William's 'worries over social change' message in tribute to Grandma: He writes of 'challenges to communities' in heartfelt homage to the Queen to mark her longest -ever reign (but adds she is such fun, too) 

  • Said the country had changed 'almost beyond recognition' during her reign
  • Praised her leadership as great source of pride and reassurance
  • Also spoke of importance of Prince Philip's role in supporting her 

He is the embodiment of the 21st Century prince who devotes himself to his young family and who until now has taken care to avoid controversy in public statements.

But in writing a heartfelt tribute to his grandmother the Queen, Prince William has touched on concern about the rapid pace of change in our era – and how it is ‘challenging our communities’.

By highlighting the issue, the Prince is for the first time strongly echoing the views of his father Prince Charles.

Role model: William has praised his grandmother's family values and the continuity she has given to generations

Role model: William has praised his grandmother's family values and the continuity she has given to generations

His comments come in a fascinating and heartfelt introduction to a new biography of the Queen by Lord Hurd, to commemorate her longest-serving reign.

In it, Prince William writes of how the Queen has provided ‘continuity’ and ‘reassurance’ for the nation through the ‘uncertainty’ of the ‘rapid social change’ of recent times.

The Prince says that the country has changed ‘almost beyond recognition’ during the Queen’s reign but that he personally draws strength from Her Majesty’s ability to embrace the future without compromising her own traditional values of ‘family and charity’.

The future heir to the throne writes that his grandmother has qualities that are rare among ‘leaders’ and that he is ‘privileged’ to have her as a role model.

He adds: ‘Over the last 90 years, the world has changed more rapidly than at any time in history.

‘When my grandmother the Queen was born in 1926, the wounds of the Great War were still healing, but few would imagine how soon they would be reopened.

‘The confidence of the previous century had morphed into uncertainty and many worried – as they still do – about the challenge presented to our communities by rapid technological and social change.’

The Prince – who has two children with the Duchess of Cambridge, Prince George, two, and Princess Charlotte, who was born in May – also pays tribute to what he calls the private side of the Queen as ‘a grandmother and great-grandmother’.

He says: ‘The Queen’s kindness and sense of humour, her innate sense of calm and perspective and her love of family and home are all attributes I experience first-hand.

‘I should add that no mention of the Queen is complete without paying tribute to my grandfather Prince Philip, who has devoted his life to supporting her.
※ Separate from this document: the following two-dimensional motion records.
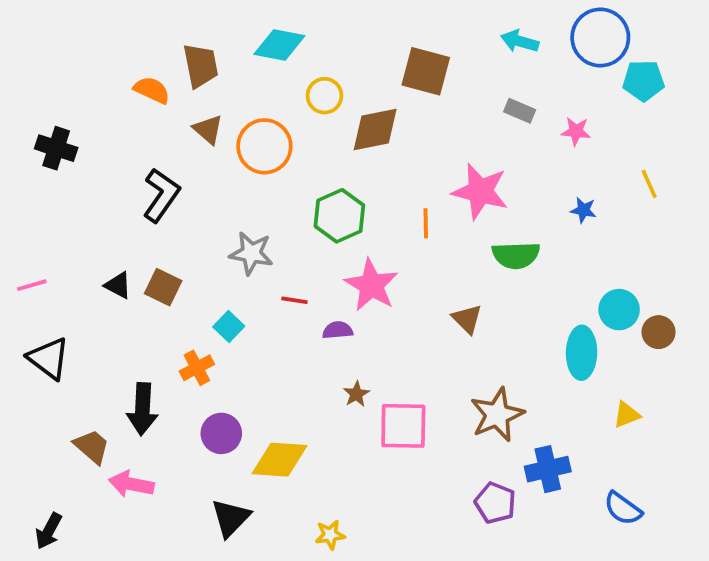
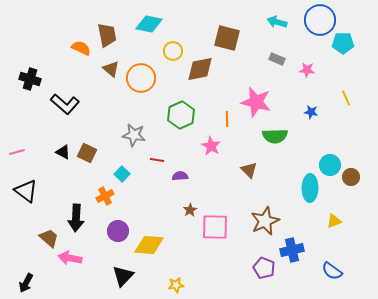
black L-shape: (161, 195) -> (65, 104), moved, turned 96
pink star: (371, 285) -> (211, 146), moved, size x0.7

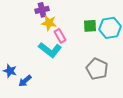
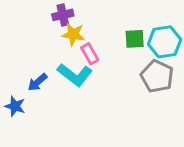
gray pentagon: (97, 69) -> (157, 76), moved
blue arrow: (25, 81) -> (37, 82), moved

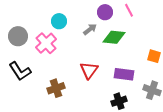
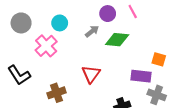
gray circle: (18, 36) -> (21, 23), moved
purple rectangle: (124, 74) -> (141, 76), moved

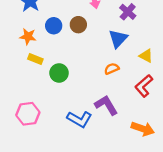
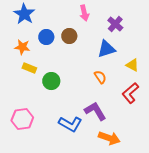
blue triangle: (118, 39) -> (106, 49), turned 30
orange semicircle: (112, 69) -> (100, 77), turned 80
orange arrow: (143, 129) -> (109, 138), moved

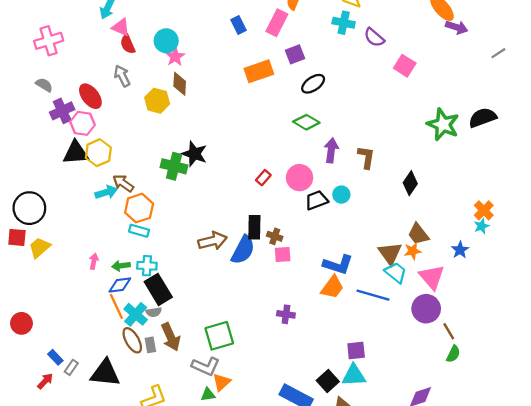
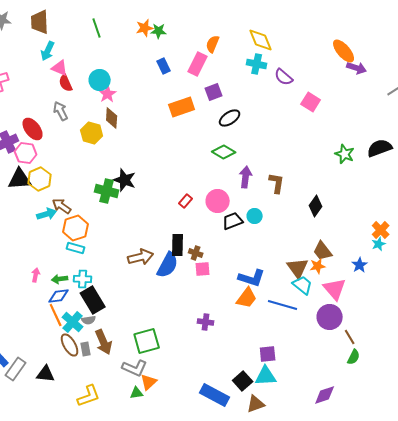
green star: (443, 124) -> (345, 154), size x0.7
gray rectangle: (71, 367) -> (16, 369), size x1.6
black triangle: (105, 373) -> (46, 374), size x0.7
All of us who will inherit the legacy of my grandmother’s reign and generation need to do all we can to celebrate and learn from her story.
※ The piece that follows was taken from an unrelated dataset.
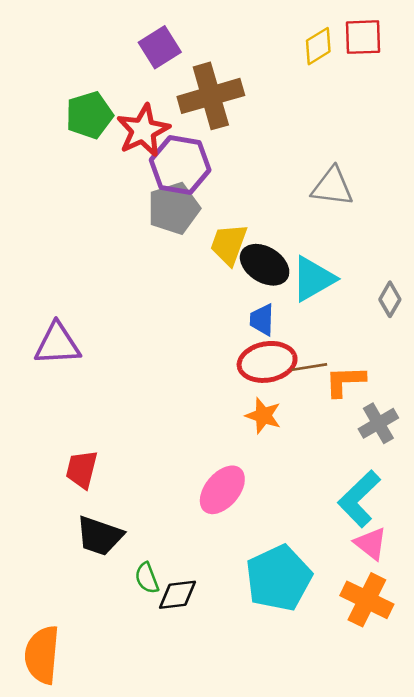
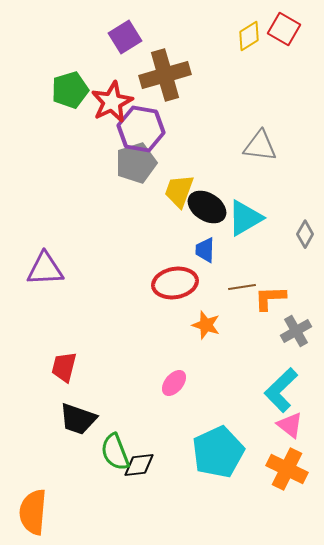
red square: (363, 37) -> (284, 29), turned 32
red ellipse: (267, 362) -> (175, 283), moved
pink ellipse: (222, 490) -> (174, 383), size x0.7
green semicircle: (147, 578) -> (115, 452), size x1.5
‘Speaking for myself, I am privileged to have the Queen as a model for a life of service to the public.’

In his tribute, Prince William says the Queen has shown that traditional values of family and charity have helped the country weather the storms of upheaval and change.

He writes that in a changed world ‘the role of charity, family, duty and compassion perseveres’.

‘I think I speak for my generation when I say that the example and continuity provided by the Queen is not only rare among leaders but a great source of pride and reassurance. Time and again, quietly and modestly, the Queen has shown us all that we can confidently embrace the future without compromising the things that are important.’

The Prince’s very personal tribute was last night welcomed by Royal commentators.

Biographer Penny Junor said: ‘I think these are very touching words. He talks about her as not just a leader but a role model for a life of service to the public.

‘The attributes he lists and finds admirable are the very attributes we would want our future king to subscribe to.’

And fellow Royal biographer Hugo Vickers added: ‘I am very pleased that he uses her as a role model because I don’t think he could have a better one.

‘I think Prince William and the younger Royals learn by example which is one of the great advantages of an hereditary monarchy.

‘He will do things the way he wants to do them in the fullness of time of course, but he will no doubt bear in mind how she does things.’

Rare Royal portrait by artist to the stars

The cover of Lord Hurd's new biography has a striking portrait of the Queen from a picture in the 1970s
The cover of Lord Hurd's new biography has a striking portrait of the Queen from a picture in the 1970s

The cover of Lord Hurd's new biography has a striking portrait of the Queen (left) from a picture in the 1970s (right)

The cover of Lord Hurd’s new biography features a striking portrait of the Queen by a fashionable artist more commonly associated with pop stars. 

Elizabeth Peyton painted the Queen in 2002 clad in a head scarf – a favoured garment of Her Majesty. 

However, the image appears to capture the Queen as she appeared in the 1970s.

US born Peyton is renowned for her stylised portraits of rock stars such as John Lennon and David Bowie.